DATA SEGMENT.
++++++
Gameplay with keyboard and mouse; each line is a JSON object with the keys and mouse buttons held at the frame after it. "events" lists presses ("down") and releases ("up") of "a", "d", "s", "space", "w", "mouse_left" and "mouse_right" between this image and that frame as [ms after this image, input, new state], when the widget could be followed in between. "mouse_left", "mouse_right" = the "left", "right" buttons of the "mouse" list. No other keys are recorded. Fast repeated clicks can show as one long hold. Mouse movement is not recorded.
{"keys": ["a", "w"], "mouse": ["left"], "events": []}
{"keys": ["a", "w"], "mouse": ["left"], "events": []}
++++++
EXERCISE GOAL. Return each line above exactly.

FINISHED TASK.
Gameplay with keyboard and mouse; each line is a JSON object with the keys and mouse buttons held at the frame after it. "events" lists presses ("down") and releases ("up") of "a", "d", "s", "space", "w", "mouse_left" and "mouse_right" between this image and that frame as [ms after this image, input, new state], when the widget could be followed in between. "mouse_left", "mouse_right" = the "left", "right" buttons of the "mouse" list. No other keys are recorded. Fast repeated clicks can show as one long hold. Mouse movement is not recorded.
{"keys": ["a", "w"], "mouse": ["left"], "events": []}
{"keys": ["a", "w"], "mouse": ["left"], "events": []}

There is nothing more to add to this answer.